WORK REQUIRED –
Return every line from the listing where the word "News" occurs.

DATA EXCERPTS –
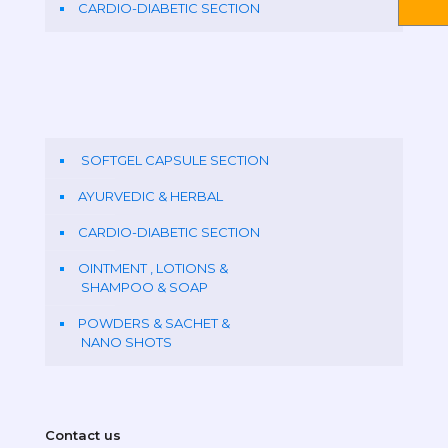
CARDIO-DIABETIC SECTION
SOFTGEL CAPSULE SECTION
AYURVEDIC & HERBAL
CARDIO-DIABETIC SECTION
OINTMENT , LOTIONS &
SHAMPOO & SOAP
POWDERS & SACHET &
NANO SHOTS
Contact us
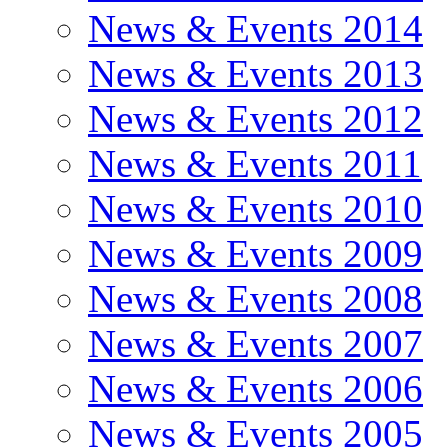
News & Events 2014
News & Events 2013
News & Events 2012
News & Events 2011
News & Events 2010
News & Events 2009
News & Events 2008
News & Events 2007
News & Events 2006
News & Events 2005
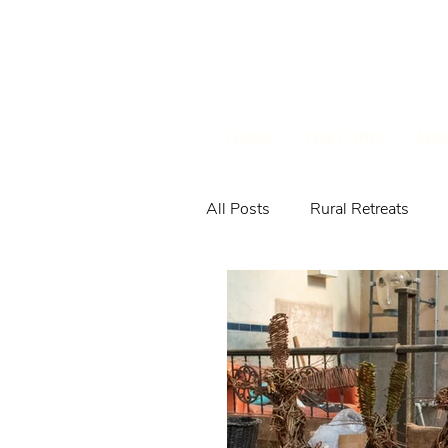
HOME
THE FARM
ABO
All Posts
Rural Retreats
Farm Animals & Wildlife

SOLUTION TO THIS EXERCISE –
News & Events 2014
News & Events 2013
News & Events 2012
News & Events 2011
News & Events 2010
News & Events 2009
News & Events 2008
News & Events 2007
News & Events 2006
News & Events 2005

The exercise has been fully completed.